According to him, the current situation had presented a major challenge to the court since it was supposed to determine one party as valid and the other invalid.

“This court is being asked to perform a judicial function that no other court has been able to do so far in Africa. In Kenya, Zambia, Uganda, and Nigeria etc presidential election petitions have failed in a few instances because of technicalities and numbers to effect the outcome.”

In his opinion, with the facts presented in court throughout the duration of the case, the need for legitimacy to be made to the genuine winner of the recently held presidential elections, was crucial.

According to him, “If the principles enshrined in our laws especially the constitution are properly observed during a free and fair democratic election, losing candidates and their supporters will surely be satisfied and therefore allow the country to develop peacefully but if a presidential election is won through fraud cheating, and through the flouting of the law and constitution, dissatisfied members and their followers might create instability and disaffection among the population.”

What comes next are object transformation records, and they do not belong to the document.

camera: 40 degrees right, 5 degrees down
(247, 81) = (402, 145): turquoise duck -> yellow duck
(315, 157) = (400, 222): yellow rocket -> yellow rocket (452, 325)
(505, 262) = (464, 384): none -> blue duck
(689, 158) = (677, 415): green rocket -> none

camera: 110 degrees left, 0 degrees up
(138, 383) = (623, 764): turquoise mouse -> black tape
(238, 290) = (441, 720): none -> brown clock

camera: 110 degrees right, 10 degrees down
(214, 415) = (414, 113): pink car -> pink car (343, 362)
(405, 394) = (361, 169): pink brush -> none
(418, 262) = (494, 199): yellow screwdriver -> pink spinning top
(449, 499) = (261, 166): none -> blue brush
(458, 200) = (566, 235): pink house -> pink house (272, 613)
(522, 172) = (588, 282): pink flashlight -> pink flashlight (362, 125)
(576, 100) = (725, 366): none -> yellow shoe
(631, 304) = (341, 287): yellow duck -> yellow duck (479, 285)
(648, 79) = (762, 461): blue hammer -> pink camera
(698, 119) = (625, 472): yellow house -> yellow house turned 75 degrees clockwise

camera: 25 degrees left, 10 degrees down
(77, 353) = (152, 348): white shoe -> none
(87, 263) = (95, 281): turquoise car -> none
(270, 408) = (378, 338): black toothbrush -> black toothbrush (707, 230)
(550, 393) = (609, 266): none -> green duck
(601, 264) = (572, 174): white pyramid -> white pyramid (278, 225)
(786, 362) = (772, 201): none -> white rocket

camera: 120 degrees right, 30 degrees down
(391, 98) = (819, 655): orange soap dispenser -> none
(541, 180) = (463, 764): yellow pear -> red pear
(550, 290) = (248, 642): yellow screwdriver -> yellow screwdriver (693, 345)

The petitioners — Nana Addo Dankwa Akufo-Addo; his running mate, Dr Mahamadu Bawumia, and the National Chairman of the New Patriotic Party (NPP), Mr Jake Otanka Obetsebi-Lamptey — have alleged gross and widespread irregularities at 10,119 polling stations across the country.

They have argued that Nana Akufo-Addo should have been validly declared President on December 9, 2012 because he obtained 4,0157,12 valid votes, representing 56.85 per cent, while President Mahama benefitted from 2,622,551 votes, representing 41.79 per cent of the valid votes cast in the 2012 election.